Aim of the exercise:
Reproduce every line of text in the records below with the same spelling, punctuation and line breaks.

Record extracts:
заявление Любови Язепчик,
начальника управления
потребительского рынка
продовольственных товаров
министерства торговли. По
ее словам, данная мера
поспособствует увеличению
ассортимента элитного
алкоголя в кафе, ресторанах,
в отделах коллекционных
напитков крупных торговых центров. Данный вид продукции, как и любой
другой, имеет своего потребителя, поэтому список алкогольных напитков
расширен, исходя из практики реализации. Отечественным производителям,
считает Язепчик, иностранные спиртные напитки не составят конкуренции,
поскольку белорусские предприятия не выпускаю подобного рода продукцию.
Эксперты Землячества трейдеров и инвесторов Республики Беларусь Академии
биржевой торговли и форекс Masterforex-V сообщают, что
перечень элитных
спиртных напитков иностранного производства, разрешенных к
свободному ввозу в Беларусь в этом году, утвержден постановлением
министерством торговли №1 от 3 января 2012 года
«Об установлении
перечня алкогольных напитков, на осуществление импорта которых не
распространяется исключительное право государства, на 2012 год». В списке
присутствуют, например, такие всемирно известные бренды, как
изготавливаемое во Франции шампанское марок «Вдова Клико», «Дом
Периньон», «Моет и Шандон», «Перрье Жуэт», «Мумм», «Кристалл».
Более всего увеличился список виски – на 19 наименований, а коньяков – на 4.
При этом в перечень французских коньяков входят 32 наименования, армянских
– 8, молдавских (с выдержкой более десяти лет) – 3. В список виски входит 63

Exercise output:
заявление Любови Язепчик,
начальника управления
потребительского рынка
продовольственных товаров
министерства торговли. По
ее словам, данная мера
поспособствует увеличению
ассортимента элитного
алкоголя в кафе, ресторанах,
в отделах коллекционных
напитков крупных торговых центров. Данный вид продукции, как и любой
другой, имеет своего потребителя, поэтому список алкогольных напитков
расширен, исходя из практики реализации. Отечественным производителям,
считает Язепчик, иностранные спиртные напитки не составят конкуренции,
поскольку белорусские предприятия не выпускаю подобного рода продукцию.
Эксперты Землячества трейдеров и инвесторов Республики Беларусь Академии
биржевой торговли и форекс Masterforex-V сообщают, что
перечень элитных
спиртных напитков иностранного производства, разрешенных к
свободному ввозу в Беларусь в этом году, утвержден постановлением
министерством торговли №1 от 3 января 2012 года
«Об установлении
перечня алкогольных напитков, на осуществление импорта которых не
распространяется исключительное право государства, на 2012 год». В списке
присутствуют, например, такие всемирно известные бренды, как
изготавливаемое во Франции шампанское марок «Вдова Клико», «Дом
Периньон», «Моет и Шандон», «Перрье Жуэт», «Мумм», «Кристалл».
Более всего увеличился список виски – на 19 наименований, а коньяков – на 4.
При этом в перечень французских коньяков входят 32 наименования, армянских
– 8, молдавских (с выдержкой более десяти лет) – 3. В список виски входит 63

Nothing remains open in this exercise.